5G Spectrum Incentives
5G deployment and market penetration are largely dependent on the required expansions of existing 4G networks. Infrastructure development and fast time-to-market are critical factors for a successful 5G technology use case.
Standardization bodies, National Regulators, Vendors, and MNOs should, therefore, work together to make the investment on 5G infrastructure meaningful and worthwhile.
Reduced TCO and attractive Return on Investment (ROI) is the primary target of all Operators. But what are the incentives regarding spectrum management and allocation that will enable the industry to evolve and give the extra boost on 5G technology?
Spectrum-efficiency techniques: In the last several years a lot of new wireless hardware with advanced techniques have been developed that provide efficient spectrum management, such as Adaptive Modulation (AM), Cross-Polar Interference Cancellation (XPIC), Multiple-In-Multiple-Out (MIMO) and Channel Aggregation (CA) to name a few. Regulatory authorities need to provide cost reductions to give incentives to the Operators to use these techniques and save on spectrum usage and possible interference issues.
Cost per link: For 5G network demands, the needed capacities will be in the range of 1 up to 10Gbps per gNode B. To support these high data rates, the channel bandwidth will have to increase accordingly. If charging remains at similar levels and in multiples of existing rates, the cost per link will grow exponentially. Reduction of cost per link is essential to support 5G deployment.
Migration to Millimeter-wave: In the millimeter-wave region large amounts of spectrum is available compared to the traditional frequency bands. This spectrum can serve the high capacities needed to support the new 5G super-fast services.
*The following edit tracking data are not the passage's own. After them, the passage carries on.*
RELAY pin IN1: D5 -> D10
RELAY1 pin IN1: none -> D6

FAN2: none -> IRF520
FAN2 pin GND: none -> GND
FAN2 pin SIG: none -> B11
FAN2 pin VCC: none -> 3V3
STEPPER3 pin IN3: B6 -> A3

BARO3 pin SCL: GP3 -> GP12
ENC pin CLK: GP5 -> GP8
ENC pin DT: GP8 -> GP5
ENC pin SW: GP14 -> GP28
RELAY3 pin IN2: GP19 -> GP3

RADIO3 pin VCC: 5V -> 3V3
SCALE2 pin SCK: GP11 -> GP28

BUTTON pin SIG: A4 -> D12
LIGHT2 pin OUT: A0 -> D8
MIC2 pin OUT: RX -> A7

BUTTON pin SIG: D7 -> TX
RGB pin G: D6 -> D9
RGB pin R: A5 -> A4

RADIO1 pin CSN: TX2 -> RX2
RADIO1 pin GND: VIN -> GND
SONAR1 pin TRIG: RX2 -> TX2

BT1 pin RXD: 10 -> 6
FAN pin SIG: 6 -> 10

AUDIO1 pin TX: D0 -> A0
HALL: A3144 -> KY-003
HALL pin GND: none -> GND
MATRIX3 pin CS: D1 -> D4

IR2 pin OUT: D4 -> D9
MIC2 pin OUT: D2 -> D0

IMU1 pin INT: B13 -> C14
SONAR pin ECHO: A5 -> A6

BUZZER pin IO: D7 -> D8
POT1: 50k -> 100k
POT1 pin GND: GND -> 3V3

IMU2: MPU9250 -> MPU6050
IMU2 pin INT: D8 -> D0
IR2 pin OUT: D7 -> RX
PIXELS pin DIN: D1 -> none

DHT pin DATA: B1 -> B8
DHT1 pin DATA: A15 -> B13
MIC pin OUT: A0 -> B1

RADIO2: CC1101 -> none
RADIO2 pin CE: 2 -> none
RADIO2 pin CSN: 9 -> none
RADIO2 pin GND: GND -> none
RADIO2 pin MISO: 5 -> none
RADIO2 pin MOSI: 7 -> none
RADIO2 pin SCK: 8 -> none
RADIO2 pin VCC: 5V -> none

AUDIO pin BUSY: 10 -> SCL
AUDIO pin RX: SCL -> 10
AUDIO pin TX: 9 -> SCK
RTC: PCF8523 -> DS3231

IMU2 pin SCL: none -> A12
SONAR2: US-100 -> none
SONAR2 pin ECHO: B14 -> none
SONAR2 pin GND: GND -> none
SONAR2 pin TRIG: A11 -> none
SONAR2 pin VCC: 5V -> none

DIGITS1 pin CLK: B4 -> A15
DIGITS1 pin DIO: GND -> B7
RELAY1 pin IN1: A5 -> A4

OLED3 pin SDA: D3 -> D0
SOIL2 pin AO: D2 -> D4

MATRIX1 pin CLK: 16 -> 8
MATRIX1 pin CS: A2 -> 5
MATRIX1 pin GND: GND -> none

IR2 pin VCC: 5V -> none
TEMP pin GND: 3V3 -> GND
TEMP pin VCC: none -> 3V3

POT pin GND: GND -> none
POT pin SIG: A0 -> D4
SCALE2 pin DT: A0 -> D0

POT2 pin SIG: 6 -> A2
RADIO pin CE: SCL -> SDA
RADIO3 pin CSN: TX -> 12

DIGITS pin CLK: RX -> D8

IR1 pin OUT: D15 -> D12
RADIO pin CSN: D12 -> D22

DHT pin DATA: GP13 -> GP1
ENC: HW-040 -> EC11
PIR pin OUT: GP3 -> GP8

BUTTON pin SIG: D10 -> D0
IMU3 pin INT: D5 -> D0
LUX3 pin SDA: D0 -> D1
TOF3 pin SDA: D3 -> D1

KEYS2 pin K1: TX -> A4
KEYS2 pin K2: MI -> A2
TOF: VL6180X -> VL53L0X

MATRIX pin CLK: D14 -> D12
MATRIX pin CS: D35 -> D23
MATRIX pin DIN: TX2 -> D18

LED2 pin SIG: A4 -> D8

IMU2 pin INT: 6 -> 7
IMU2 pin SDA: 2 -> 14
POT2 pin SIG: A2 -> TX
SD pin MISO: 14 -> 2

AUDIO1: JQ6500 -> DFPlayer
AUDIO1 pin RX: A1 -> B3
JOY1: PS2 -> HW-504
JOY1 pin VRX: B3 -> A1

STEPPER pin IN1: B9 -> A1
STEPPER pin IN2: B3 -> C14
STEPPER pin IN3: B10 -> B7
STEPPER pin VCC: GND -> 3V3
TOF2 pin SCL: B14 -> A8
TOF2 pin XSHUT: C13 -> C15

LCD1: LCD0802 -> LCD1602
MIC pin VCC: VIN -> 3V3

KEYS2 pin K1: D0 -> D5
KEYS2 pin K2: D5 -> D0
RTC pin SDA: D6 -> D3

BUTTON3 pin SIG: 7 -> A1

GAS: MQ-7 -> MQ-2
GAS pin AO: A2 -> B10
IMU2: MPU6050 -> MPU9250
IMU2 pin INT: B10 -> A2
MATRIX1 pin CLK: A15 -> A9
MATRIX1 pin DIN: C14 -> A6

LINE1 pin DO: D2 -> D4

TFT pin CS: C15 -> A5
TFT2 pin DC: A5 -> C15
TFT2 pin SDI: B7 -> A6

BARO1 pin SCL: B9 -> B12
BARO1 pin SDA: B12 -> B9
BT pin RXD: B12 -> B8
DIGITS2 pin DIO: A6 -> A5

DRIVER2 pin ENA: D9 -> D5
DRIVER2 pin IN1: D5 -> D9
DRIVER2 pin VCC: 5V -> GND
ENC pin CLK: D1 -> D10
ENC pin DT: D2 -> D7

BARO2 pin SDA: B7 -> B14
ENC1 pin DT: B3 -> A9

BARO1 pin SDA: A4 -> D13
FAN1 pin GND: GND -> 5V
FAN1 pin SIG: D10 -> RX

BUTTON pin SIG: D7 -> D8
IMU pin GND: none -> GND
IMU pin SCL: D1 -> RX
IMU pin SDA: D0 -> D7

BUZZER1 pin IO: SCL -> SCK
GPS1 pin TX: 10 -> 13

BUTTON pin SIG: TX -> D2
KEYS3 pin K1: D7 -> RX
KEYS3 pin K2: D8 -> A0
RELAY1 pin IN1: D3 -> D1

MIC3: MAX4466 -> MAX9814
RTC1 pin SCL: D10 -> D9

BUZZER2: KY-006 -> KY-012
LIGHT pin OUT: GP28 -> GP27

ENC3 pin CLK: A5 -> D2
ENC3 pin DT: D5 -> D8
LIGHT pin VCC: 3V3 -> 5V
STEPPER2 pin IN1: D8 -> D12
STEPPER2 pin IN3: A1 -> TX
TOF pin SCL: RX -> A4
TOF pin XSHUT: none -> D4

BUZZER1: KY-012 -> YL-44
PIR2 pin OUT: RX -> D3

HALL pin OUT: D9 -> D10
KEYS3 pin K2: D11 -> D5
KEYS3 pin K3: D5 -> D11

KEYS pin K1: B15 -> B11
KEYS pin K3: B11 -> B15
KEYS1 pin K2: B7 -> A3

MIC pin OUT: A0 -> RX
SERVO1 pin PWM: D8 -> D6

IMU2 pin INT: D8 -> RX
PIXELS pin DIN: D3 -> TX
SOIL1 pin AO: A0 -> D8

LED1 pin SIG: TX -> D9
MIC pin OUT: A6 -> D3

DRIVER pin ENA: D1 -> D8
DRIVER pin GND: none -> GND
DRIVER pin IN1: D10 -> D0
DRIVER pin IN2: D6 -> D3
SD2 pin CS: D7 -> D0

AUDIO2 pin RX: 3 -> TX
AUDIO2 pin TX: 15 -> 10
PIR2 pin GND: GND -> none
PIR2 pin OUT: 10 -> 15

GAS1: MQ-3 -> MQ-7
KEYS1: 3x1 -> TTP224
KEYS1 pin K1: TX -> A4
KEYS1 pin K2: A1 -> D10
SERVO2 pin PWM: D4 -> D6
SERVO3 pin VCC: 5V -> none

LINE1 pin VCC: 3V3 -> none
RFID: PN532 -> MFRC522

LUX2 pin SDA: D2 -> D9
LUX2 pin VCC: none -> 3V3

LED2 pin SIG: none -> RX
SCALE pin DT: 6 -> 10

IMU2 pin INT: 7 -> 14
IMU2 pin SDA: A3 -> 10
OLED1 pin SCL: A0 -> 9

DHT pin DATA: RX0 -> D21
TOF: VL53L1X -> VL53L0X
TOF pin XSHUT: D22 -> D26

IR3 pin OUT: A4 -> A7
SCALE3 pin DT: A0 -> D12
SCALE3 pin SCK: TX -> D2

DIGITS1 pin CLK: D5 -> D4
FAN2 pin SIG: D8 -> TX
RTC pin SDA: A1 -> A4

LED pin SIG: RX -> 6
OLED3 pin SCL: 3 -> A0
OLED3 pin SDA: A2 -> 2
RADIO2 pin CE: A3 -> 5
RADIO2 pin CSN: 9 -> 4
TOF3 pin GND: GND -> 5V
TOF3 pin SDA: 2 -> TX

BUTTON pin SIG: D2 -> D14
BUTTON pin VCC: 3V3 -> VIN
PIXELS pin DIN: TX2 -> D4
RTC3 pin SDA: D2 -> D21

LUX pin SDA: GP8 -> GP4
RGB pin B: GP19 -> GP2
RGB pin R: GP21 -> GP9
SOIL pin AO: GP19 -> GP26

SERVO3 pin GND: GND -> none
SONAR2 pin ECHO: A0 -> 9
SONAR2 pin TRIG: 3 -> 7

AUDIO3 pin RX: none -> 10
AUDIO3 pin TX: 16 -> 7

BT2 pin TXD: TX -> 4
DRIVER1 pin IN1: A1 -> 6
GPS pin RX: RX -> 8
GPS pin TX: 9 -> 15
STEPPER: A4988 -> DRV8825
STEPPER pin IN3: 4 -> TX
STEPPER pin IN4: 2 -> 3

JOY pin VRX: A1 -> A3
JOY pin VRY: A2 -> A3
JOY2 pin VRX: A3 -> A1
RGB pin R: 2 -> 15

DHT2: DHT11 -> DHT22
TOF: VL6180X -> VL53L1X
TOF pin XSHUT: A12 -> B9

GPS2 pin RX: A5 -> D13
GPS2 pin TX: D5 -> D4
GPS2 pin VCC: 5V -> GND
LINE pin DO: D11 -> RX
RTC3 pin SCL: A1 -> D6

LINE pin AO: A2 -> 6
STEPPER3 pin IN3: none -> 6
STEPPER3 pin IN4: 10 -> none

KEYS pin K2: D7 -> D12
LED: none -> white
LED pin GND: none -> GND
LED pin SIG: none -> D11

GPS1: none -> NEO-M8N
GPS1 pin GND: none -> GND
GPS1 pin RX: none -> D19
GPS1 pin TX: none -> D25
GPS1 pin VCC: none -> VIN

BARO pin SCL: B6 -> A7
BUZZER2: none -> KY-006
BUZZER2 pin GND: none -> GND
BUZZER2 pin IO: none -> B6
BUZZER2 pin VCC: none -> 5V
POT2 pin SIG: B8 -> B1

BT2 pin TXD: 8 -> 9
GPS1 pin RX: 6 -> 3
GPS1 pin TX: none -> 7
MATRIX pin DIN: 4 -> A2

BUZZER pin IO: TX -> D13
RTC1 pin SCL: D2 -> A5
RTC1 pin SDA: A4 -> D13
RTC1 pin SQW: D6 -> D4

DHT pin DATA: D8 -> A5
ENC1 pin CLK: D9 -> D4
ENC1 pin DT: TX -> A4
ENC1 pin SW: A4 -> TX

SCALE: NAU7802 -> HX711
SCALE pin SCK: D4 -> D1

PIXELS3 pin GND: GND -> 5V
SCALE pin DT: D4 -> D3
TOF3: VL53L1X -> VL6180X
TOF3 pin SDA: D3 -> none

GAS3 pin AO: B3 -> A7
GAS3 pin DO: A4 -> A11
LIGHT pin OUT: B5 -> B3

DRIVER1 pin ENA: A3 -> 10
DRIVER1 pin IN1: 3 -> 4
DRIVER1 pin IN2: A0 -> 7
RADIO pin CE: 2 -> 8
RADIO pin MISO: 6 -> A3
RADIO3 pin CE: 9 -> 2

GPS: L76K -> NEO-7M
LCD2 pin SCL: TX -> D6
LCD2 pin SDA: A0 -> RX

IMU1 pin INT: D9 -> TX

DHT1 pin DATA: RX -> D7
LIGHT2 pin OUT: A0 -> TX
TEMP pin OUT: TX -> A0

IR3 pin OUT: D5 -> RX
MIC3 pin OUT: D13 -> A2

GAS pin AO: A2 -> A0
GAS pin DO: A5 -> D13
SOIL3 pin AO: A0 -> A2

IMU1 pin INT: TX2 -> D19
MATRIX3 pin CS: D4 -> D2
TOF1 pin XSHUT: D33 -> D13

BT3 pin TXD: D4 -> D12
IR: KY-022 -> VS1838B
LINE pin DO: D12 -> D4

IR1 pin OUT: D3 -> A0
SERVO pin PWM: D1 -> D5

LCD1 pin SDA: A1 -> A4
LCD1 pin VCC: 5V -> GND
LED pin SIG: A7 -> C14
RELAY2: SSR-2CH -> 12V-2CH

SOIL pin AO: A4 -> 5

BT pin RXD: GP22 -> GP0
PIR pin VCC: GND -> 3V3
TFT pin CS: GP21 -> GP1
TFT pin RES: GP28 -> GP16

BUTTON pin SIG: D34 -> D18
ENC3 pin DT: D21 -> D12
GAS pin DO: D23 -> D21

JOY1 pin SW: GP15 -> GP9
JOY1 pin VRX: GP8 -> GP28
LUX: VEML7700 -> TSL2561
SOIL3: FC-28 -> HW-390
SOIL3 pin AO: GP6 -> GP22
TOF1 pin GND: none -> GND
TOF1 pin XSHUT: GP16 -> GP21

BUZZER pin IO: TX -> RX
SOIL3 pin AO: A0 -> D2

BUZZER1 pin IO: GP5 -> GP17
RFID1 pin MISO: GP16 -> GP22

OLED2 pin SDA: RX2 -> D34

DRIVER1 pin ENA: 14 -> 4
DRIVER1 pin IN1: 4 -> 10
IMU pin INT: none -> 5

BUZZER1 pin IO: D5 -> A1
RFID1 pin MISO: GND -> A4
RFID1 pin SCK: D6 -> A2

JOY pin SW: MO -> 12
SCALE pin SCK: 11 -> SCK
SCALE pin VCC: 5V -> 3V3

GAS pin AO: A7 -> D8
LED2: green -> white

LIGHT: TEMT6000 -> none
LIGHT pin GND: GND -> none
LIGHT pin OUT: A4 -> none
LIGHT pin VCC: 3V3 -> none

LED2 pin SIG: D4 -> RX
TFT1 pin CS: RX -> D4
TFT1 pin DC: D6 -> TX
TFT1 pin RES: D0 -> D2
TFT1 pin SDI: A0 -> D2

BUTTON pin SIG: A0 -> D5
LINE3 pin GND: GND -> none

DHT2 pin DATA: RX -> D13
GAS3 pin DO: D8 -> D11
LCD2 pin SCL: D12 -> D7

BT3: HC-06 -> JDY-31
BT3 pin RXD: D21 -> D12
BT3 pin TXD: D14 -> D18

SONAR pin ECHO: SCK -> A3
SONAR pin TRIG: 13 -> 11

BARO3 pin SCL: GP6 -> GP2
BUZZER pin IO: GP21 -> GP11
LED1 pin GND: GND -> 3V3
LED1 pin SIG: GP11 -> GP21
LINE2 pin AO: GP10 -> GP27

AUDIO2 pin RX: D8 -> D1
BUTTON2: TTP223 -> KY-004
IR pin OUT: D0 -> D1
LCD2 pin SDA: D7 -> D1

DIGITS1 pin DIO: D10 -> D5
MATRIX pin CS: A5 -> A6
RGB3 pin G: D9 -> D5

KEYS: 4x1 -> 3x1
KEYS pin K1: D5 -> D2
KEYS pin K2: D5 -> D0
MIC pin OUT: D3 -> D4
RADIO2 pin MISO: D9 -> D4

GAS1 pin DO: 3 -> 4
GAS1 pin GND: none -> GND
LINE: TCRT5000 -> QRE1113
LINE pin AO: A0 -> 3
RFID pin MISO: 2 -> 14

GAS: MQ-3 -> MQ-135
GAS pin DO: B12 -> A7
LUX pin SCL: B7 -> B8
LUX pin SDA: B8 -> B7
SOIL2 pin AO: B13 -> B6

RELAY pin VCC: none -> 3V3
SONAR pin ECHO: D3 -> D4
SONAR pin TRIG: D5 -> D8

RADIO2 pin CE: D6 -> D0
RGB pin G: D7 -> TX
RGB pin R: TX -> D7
Furthermore, millimeter-wave above 42 GHz is a new region with low current footprint. National Regulators will, therefore, have to apply flexible and light charging schemes to give incentives for millimeter-wave deployment.
Antenna technology: NRAs should provide incentives for higher category (according to FCC) and higher Class (according to ETSI) directional antenna usage. Microwave antennas with more strict radiation patterns and narrower beam-widths may provide increased spectrum efficiency and decreased levels of interference, thus allowing frequency reuse and more efficient spectrum sharing to mobile operators.
New frequency bands: The telecom industry should actively support the evolution and migration to new frequency bands (e.g., W and D-band). SDOs should make clear recommendations on spectrum allocation and regulators should be able to quickly adopt these recommendations on the local level for new commercial products to become generally available and support the 5G capacity demands.
Enhancing the 5G potential
5G is now on the verge of initial deployments, and the 5G business case is highly dependent on the ease of implementation and fast time-to-market.
Regulators should, therefore, promote flexible spectrum use and efficient spectrum management by supporting the millimeter-wave migration, applying unlicensed or light-licensing schemes, and embracing advanced spectrum efficient techniques.
Only by providing the right incentives, the Telecom Industry will be able to expand the 5G vision, evolve the 5G ecosystem and transform the lives of millions.